Congressman David Obey says most Democrats agree the United States must complete its mission in Iraq. However, he says Americans are increasingly nervous about how much money this will require.

"There are prices to be paid for this miscalculation," he said. "To me, if we are going to pay the amount I think we're going to pay out for Iraq, then we cannot afford to be giving $88,000 tax cuts to people who made a million dollars next year."

Senate minority leader Tom Daschle told reporters Democrats are developing what he calls their "legislative strategy" on the president's Iraq funding request. But he says they will be asking many questions as the spending bill makes its way through Congress.

Some of these came during a Senate Armed Services Committee hearing Tuesday, from Senator Robert Byrd (Democrat) who warned he would not "rubber stamp" the Iraq funding request.

"Congress has serious questions. The American people have serious questions. And we ought to have answers," he said.

At the same hearing, Arizona Republican John McCain, questioned administration expectations about the prospect of internationalizing Iraqi operations.

Mr. McCain had this exchange with Marc Grossman, State Department Undersecretary for Political Affairs.

McCain: Do you have any idea as to when we could expect the first international troops to arrive in Iraq?

Grossman: No sir, but...

McCain: You have no idea?

Grossman: I only have no idea because it would depend on the [U.N.] security council resolution and I can only say to you sir. . .

McCain: So we cannot count on an immediate infusion of international forces into Iraq. Is that correct?

Grossman: I think I can't tell you, of the three or four countries that are waiting for a security council resolution, precisely what day that they will come.

McCain: Thank you.

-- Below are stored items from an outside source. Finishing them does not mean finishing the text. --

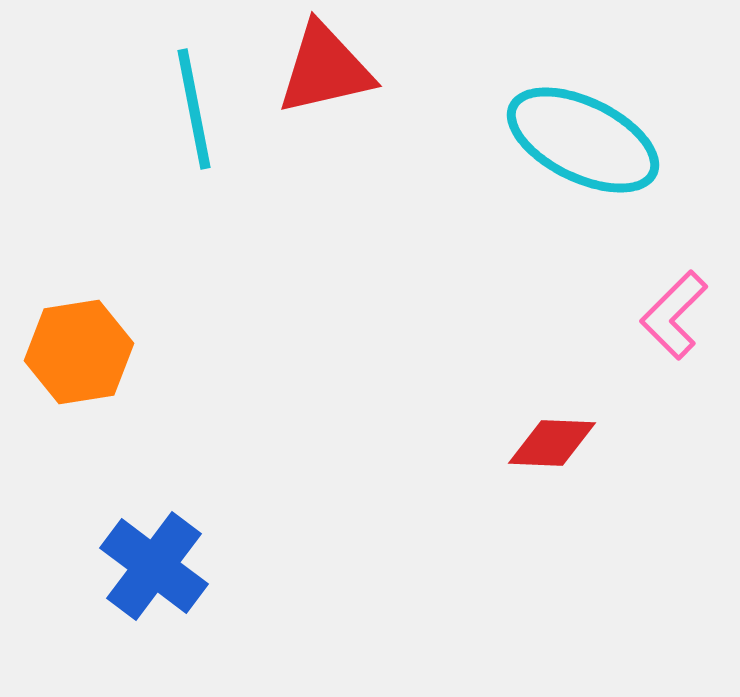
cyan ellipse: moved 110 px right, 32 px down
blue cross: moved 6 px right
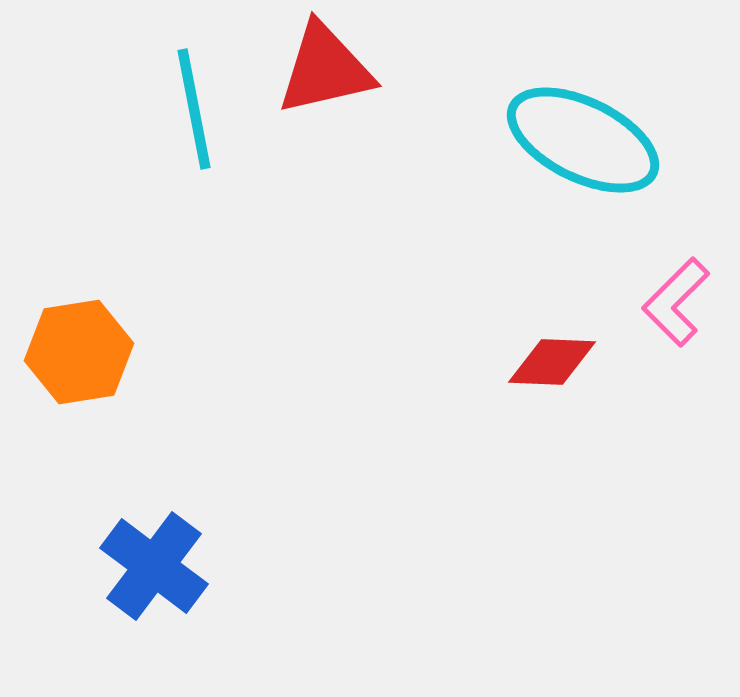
pink L-shape: moved 2 px right, 13 px up
red diamond: moved 81 px up
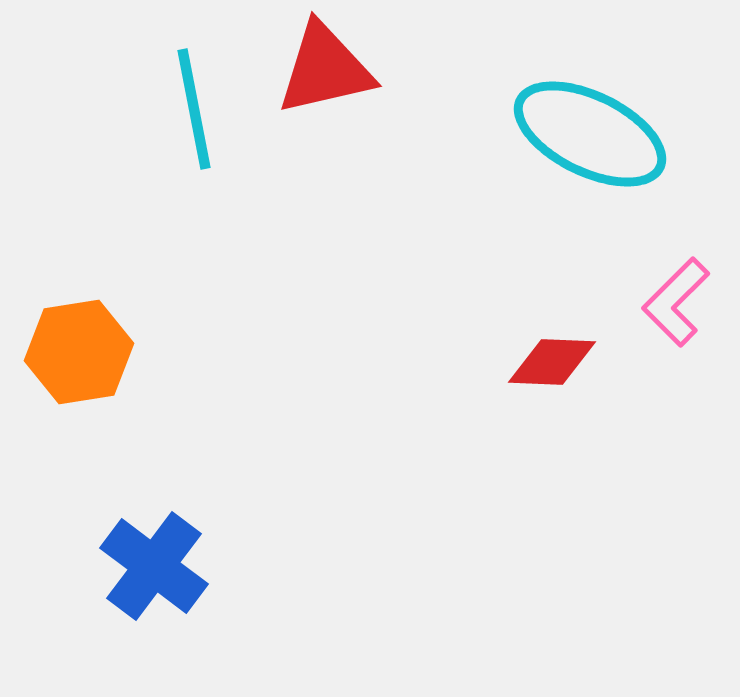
cyan ellipse: moved 7 px right, 6 px up
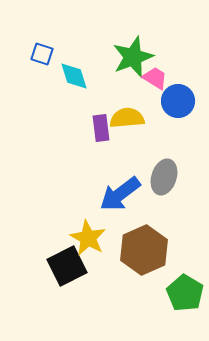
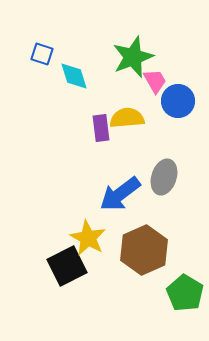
pink trapezoid: moved 3 px down; rotated 28 degrees clockwise
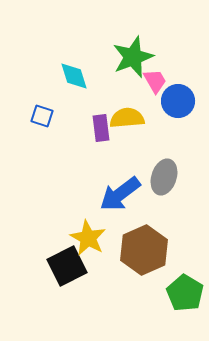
blue square: moved 62 px down
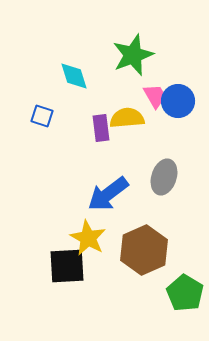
green star: moved 2 px up
pink trapezoid: moved 15 px down
blue arrow: moved 12 px left
black square: rotated 24 degrees clockwise
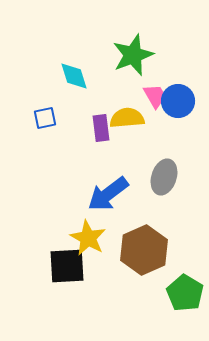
blue square: moved 3 px right, 2 px down; rotated 30 degrees counterclockwise
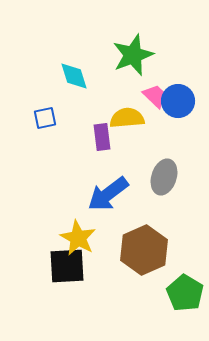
pink trapezoid: rotated 16 degrees counterclockwise
purple rectangle: moved 1 px right, 9 px down
yellow star: moved 10 px left
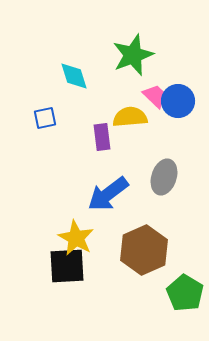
yellow semicircle: moved 3 px right, 1 px up
yellow star: moved 2 px left
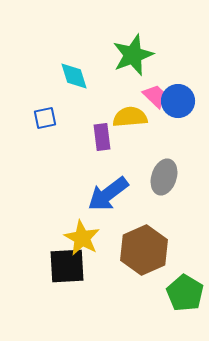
yellow star: moved 6 px right
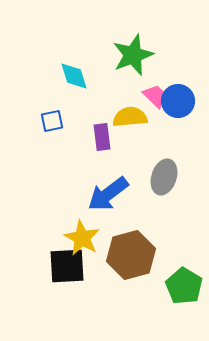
blue square: moved 7 px right, 3 px down
brown hexagon: moved 13 px left, 5 px down; rotated 9 degrees clockwise
green pentagon: moved 1 px left, 7 px up
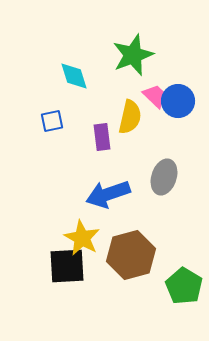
yellow semicircle: rotated 108 degrees clockwise
blue arrow: rotated 18 degrees clockwise
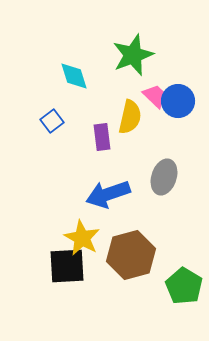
blue square: rotated 25 degrees counterclockwise
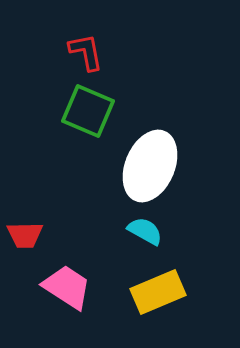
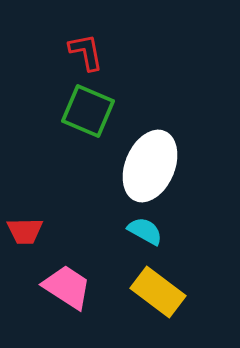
red trapezoid: moved 4 px up
yellow rectangle: rotated 60 degrees clockwise
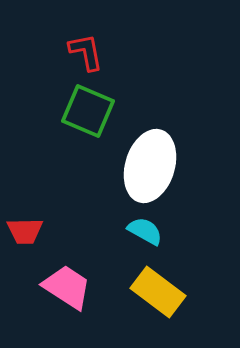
white ellipse: rotated 6 degrees counterclockwise
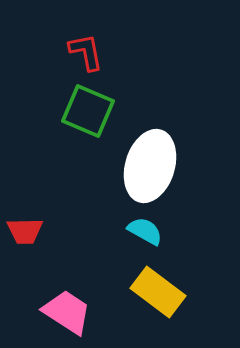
pink trapezoid: moved 25 px down
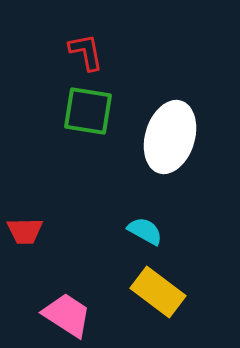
green square: rotated 14 degrees counterclockwise
white ellipse: moved 20 px right, 29 px up
pink trapezoid: moved 3 px down
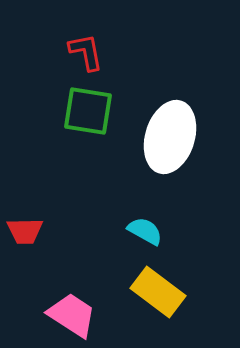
pink trapezoid: moved 5 px right
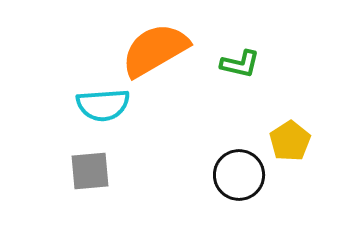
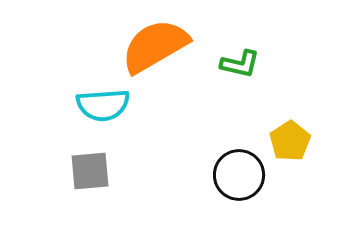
orange semicircle: moved 4 px up
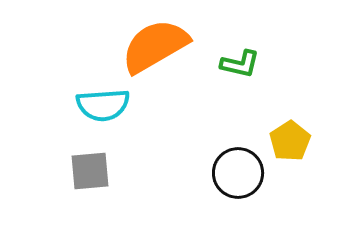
black circle: moved 1 px left, 2 px up
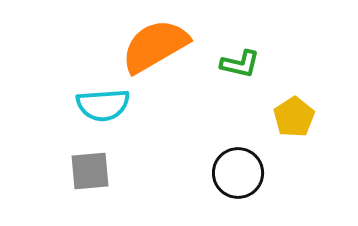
yellow pentagon: moved 4 px right, 24 px up
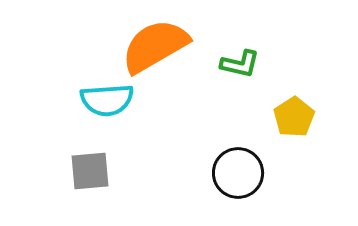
cyan semicircle: moved 4 px right, 5 px up
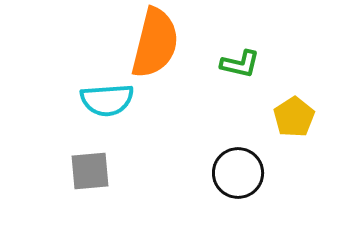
orange semicircle: moved 3 px up; rotated 134 degrees clockwise
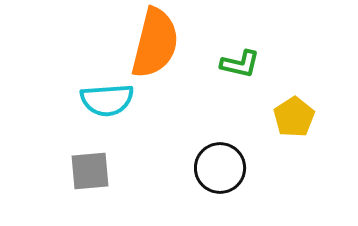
black circle: moved 18 px left, 5 px up
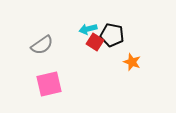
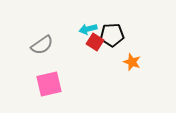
black pentagon: rotated 15 degrees counterclockwise
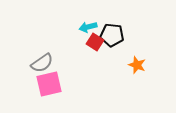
cyan arrow: moved 2 px up
black pentagon: rotated 10 degrees clockwise
gray semicircle: moved 18 px down
orange star: moved 5 px right, 3 px down
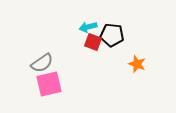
red square: moved 2 px left; rotated 12 degrees counterclockwise
orange star: moved 1 px up
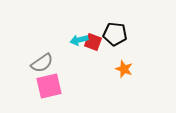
cyan arrow: moved 9 px left, 13 px down
black pentagon: moved 3 px right, 1 px up
orange star: moved 13 px left, 5 px down
pink square: moved 2 px down
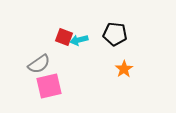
red square: moved 29 px left, 5 px up
gray semicircle: moved 3 px left, 1 px down
orange star: rotated 18 degrees clockwise
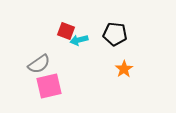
red square: moved 2 px right, 6 px up
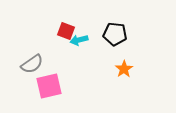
gray semicircle: moved 7 px left
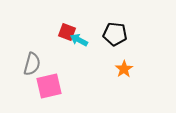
red square: moved 1 px right, 1 px down
cyan arrow: rotated 42 degrees clockwise
gray semicircle: rotated 40 degrees counterclockwise
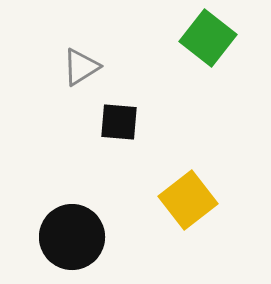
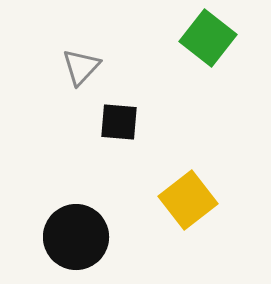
gray triangle: rotated 15 degrees counterclockwise
black circle: moved 4 px right
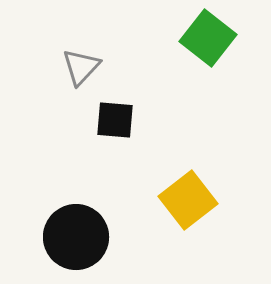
black square: moved 4 px left, 2 px up
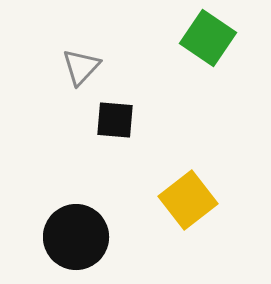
green square: rotated 4 degrees counterclockwise
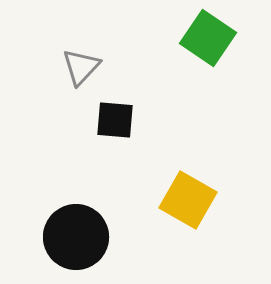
yellow square: rotated 22 degrees counterclockwise
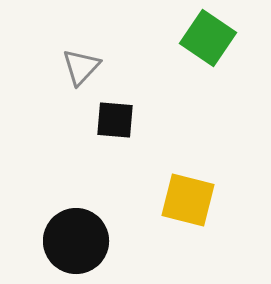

I'm not asking for precisely what day, could you tell me [in terms of] years?

Grossman: If the security council resolution passes sir, in the next few weeks, I can't imagine that it would be years.

The administration's $87 billion request for Iraq, which also includes money for Afghanistan, is likely to be approved by Congress. But if Democrats have their way it won't be without numerous hearings and intense debate.

And congressional aides say even Republican lawmakers believe that at this stage, the president needs to give American taxpayers detailed plans for Iraq and what they may have to expect in the long-run.